Another big change was (well, we still need constantly remind ourselves about this) the shift in thinking towards writing the tests as specification. We often ended up thinking about the solution and then writing tests to check the solution. This is maybe caused by the fact that one shot on the code exists and is thoroughly known. However, you will create novel, simple solutions for your tests only if you think about what you want your next small code-to-be do, not how it will do it. Keith Ray has listed questions to help you in this.

Sean Shubin has done a nice work and listed first guidelines to TDD. Again:
Test the goal of the code, not the implementation


Embedded TDD Link List

I created a del.icio.us bookmarks for web resources I have found useful for understanding TDD for embedded software.

my del.icio.us bookmarks for embedded TDD


Embedded Blogosphere

Yesterday was yet another record breaking hot day in Helsinki, and what did I do? That's right, searched the net for new embedded slash agile blogs. I periodically do this, but normally I come empty handed. This time I was happily surprised to find Low Country Software Ramblings by Benoit Lavigne. Benoit was also wondering "Am I alone?", and later found out that "I am not alone after all!"

Via Benoit's blog I discovered Embedded Cork by Ralph Depping and Embedded Gurus. Embedded gurus seem to be a bit quiet, but there is some recent stuff as well. Names behind Embedded Gurus group are impressive; Nigel Jones, Michael Barr, Larry Mittag, Mike Anderson, and Miro Samek.

Keep in mind the Atomic Object Spin Embedded Corner, and But Uncle Bob Archive (James Grenning).

I linked them in sidebar - give them a look.


Story: Spike Up Your Coctail

I posted earlier about short, 6 week, experiment where we had weekly deliveries of firmware and true parallel co-design of plastics, electronics, and software/firmware. I mentioned I would try to write down experience report. Well, it became more like story, and you can find the whole of it here (pdf). (LINK CORRECTED 27/6/2007)

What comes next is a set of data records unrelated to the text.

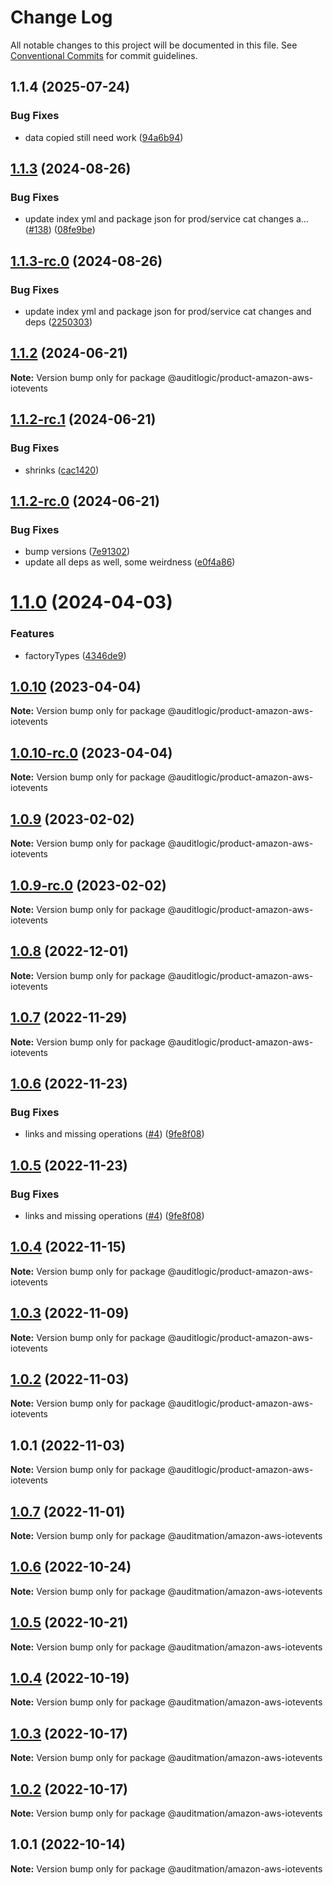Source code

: # Change Log

All notable changes to this project will be documented in this file.
See [Conventional Commits](https://conventionalcommits.org) for commit guidelines.

## 1.1.4 (2025-07-24)


### Bug Fixes

* data copied still need work ([94a6b94](https://github.com/zerobias-org/product/commit/94a6b942fb0516367548599d739529536132755a))





## [1.1.3](https://github.com/auditlogic/product/compare/@auditlogic/product-amazon-aws-iotevents@1.1.2...@auditlogic/product-amazon-aws-iotevents@1.1.3) (2024-08-26)


### Bug Fixes

* update index yml and package json for prod/service cat changes a… ([#138](https://github.com/auditlogic/product/issues/138)) ([08fe9be](https://github.com/auditlogic/product/commit/08fe9beb1c8457462a19bc69caa02e6212d97e1a))





## [1.1.3-rc.0](https://github.com/auditlogic/product/compare/@auditlogic/product-amazon-aws-iotevents@1.1.2...@auditlogic/product-amazon-aws-iotevents@1.1.3-rc.0) (2024-08-26)


### Bug Fixes

* update index yml and package json for prod/service cat changes and deps ([2250303](https://github.com/auditlogic/product/commit/225030363a363608240135b7ebed386b28f01e4b))





## [1.1.2](https://github.com/auditlogic/product/compare/@auditlogic/product-amazon-aws-iotevents@1.1.2-rc.1...@auditlogic/product-amazon-aws-iotevents@1.1.2) (2024-06-21)

**Note:** Version bump only for package @auditlogic/product-amazon-aws-iotevents





## [1.1.2-rc.1](https://github.com/auditlogic/product/compare/@auditlogic/product-amazon-aws-iotevents@1.1.2-rc.0...@auditlogic/product-amazon-aws-iotevents@1.1.2-rc.1) (2024-06-21)


### Bug Fixes

* shrinks ([cac1420](https://github.com/auditlogic/product/commit/cac14200fefcd8183ab69fe89a47bd3f70f563e9))





## [1.1.2-rc.0](https://github.com/auditlogic/product/compare/@auditlogic/product-amazon-aws-iotevents@1.1.0...@auditlogic/product-amazon-aws-iotevents@1.1.2-rc.0) (2024-06-21)


### Bug Fixes

* bump versions ([7e91302](https://github.com/auditlogic/product/commit/7e913023b8b312150ed7762c32fbbe616be71de5))
* update all deps as well, some weirdness ([e0f4a86](https://github.com/auditlogic/product/commit/e0f4a864714e2d3de6bbf3da014d5312fe53be2f))





# [1.1.0](https://github.com/auditlogic/product/compare/@auditlogic/product-amazon-aws-iotevents@1.0.10...@auditlogic/product-amazon-aws-iotevents@1.1.0) (2024-04-03)


### Features

* factoryTypes ([4346de9](https://github.com/auditlogic/product/commit/4346de92693aee892fccf725338ffc7b80ab182b))





## [1.0.10](https://github.com/auditlogic/product/compare/@auditlogic/product-amazon-aws-iotevents@1.0.9...@auditlogic/product-amazon-aws-iotevents@1.0.10) (2023-04-04)

**Note:** Version bump only for package @auditlogic/product-amazon-aws-iotevents





## [1.0.10-rc.0](https://github.com/auditlogic/product/compare/@auditlogic/product-amazon-aws-iotevents@1.0.9...@auditlogic/product-amazon-aws-iotevents@1.0.10-rc.0) (2023-04-04)

**Note:** Version bump only for package @auditlogic/product-amazon-aws-iotevents





## [1.0.9](https://github.com/auditlogic/product/compare/@auditlogic/product-amazon-aws-iotevents@1.0.8...@auditlogic/product-amazon-aws-iotevents@1.0.9) (2023-02-02)

**Note:** Version bump only for package @auditlogic/product-amazon-aws-iotevents





## [1.0.9-rc.0](https://github.com/auditlogic/product/compare/@auditlogic/product-amazon-aws-iotevents@1.0.8...@auditlogic/product-amazon-aws-iotevents@1.0.9-rc.0) (2023-02-02)

**Note:** Version bump only for package @auditlogic/product-amazon-aws-iotevents





## [1.0.8](https://github.com/auditlogic/product/compare/@auditlogic/product-amazon-aws-iotevents@1.0.7...@auditlogic/product-amazon-aws-iotevents@1.0.8) (2022-12-01)

**Note:** Version bump only for package @auditlogic/product-amazon-aws-iotevents





## [1.0.7](https://github.com/auditlogic/product/compare/@auditlogic/product-amazon-aws-iotevents@1.0.6...@auditlogic/product-amazon-aws-iotevents@1.0.7) (2022-11-29)

**Note:** Version bump only for package @auditlogic/product-amazon-aws-iotevents





## [1.0.6](https://github.com/auditlogic/product/compare/@auditlogic/product-amazon-aws-iotevents@1.0.4...@auditlogic/product-amazon-aws-iotevents@1.0.6) (2022-11-23)


### Bug Fixes

* links and missing operations ([#4](https://github.com/auditlogic/product/issues/4)) ([9fe8f08](https://github.com/auditlogic/product/commit/9fe8f08fe7c57fdb79f991ac35bd6ac2e7dcad38))





## [1.0.5](https://github.com/auditlogic/product/compare/@auditlogic/product-amazon-aws-iotevents@1.0.4...@auditlogic/product-amazon-aws-iotevents@1.0.5) (2022-11-23)


### Bug Fixes

* links and missing operations ([#4](https://github.com/auditlogic/product/issues/4)) ([9fe8f08](https://github.com/auditlogic/product/commit/9fe8f08fe7c57fdb79f991ac35bd6ac2e7dcad38))





## [1.0.4](https://github.com/auditlogic/product/compare/@auditlogic/product-amazon-aws-iotevents@1.0.3...@auditlogic/product-amazon-aws-iotevents@1.0.4) (2022-11-15)

**Note:** Version bump only for package @auditlogic/product-amazon-aws-iotevents





## [1.0.3](https://github.com/auditlogic/product/compare/@auditlogic/product-amazon-aws-iotevents@1.0.2...@auditlogic/product-amazon-aws-iotevents@1.0.3) (2022-11-09)

**Note:** Version bump only for package @auditlogic/product-amazon-aws-iotevents





## [1.0.2](https://github.com/auditlogic/product/compare/@auditlogic/product-amazon-aws-iotevents@1.0.1...@auditlogic/product-amazon-aws-iotevents@1.0.2) (2022-11-03)

**Note:** Version bump only for package @auditlogic/product-amazon-aws-iotevents





## 1.0.1 (2022-11-03)

**Note:** Version bump only for package @auditlogic/product-amazon-aws-iotevents





## [1.0.7](https://github.com/auditmation/store-content/compare/@auditmation/amazon-aws-iotevents@1.0.6...@auditmation/amazon-aws-iotevents@1.0.7) (2022-11-01)

**Note:** Version bump only for package @auditmation/amazon-aws-iotevents





## [1.0.6](https://github.com/auditmation/store-content/compare/@auditmation/amazon-aws-iotevents@1.0.5...@auditmation/amazon-aws-iotevents@1.0.6) (2022-10-24)

**Note:** Version bump only for package @auditmation/amazon-aws-iotevents





## [1.0.5](https://github.com/auditmation/store-content/compare/@auditmation/amazon-aws-iotevents@1.0.4...@auditmation/amazon-aws-iotevents@1.0.5) (2022-10-21)

**Note:** Version bump only for package @auditmation/amazon-aws-iotevents





## [1.0.4](https://github.com/auditmation/store-content/compare/@auditmation/amazon-aws-iotevents@1.0.3...@auditmation/amazon-aws-iotevents@1.0.4) (2022-10-19)

**Note:** Version bump only for package @auditmation/amazon-aws-iotevents





## [1.0.3](https://github.com/auditmation/store-content/compare/@auditmation/amazon-aws-iotevents@1.0.2...@auditmation/amazon-aws-iotevents@1.0.3) (2022-10-17)

**Note:** Version bump only for package @auditmation/amazon-aws-iotevents





## [1.0.2](https://github.com/auditmation/store-content/compare/@auditmation/amazon-aws-iotevents@1.0.1...@auditmation/amazon-aws-iotevents@1.0.2) (2022-10-17)

**Note:** Version bump only for package @auditmation/amazon-aws-iotevents





## 1.0.1 (2022-10-14)

**Note:** Version bump only for package @auditmation/amazon-aws-iotevents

Abstract. Agile development is a term used for wide variety of lightweight software development methods following shared values1. Many of these methods and practices however can be applied to more general new product development. This paper describes a six week project using some of the practices from agile development. These practices included self organizing team, collective ownership, continuous integration, iterative planning, iteration demos, team retrospective meetings, wall work queue, information radiator etc. The project crystallized a vague idea and a draft of electronics schematic into two fully functioning prototypes. It is shown that meaningful functionality can be developed in just six weeks. This is remarkable when reflected against the effort needed in so called traditional process models with formal analysis/design and theoretical proof of concept with heavy review processes. This is possible because of today’s advanced development tools and prototyping technology. Stefan Thomke (2001) calls this an era of enlightened experimentation. Building the working prototype is more cost effective way of reliable proof of concept. Using this approach already in the fuzzy front-end phase of the project would result in huge savings in overall project schedule and budget. It was also noticed that all stakeholders of this project appreciated the approach and considered it as “common sense”. The positive side effect was the team building effect this period had.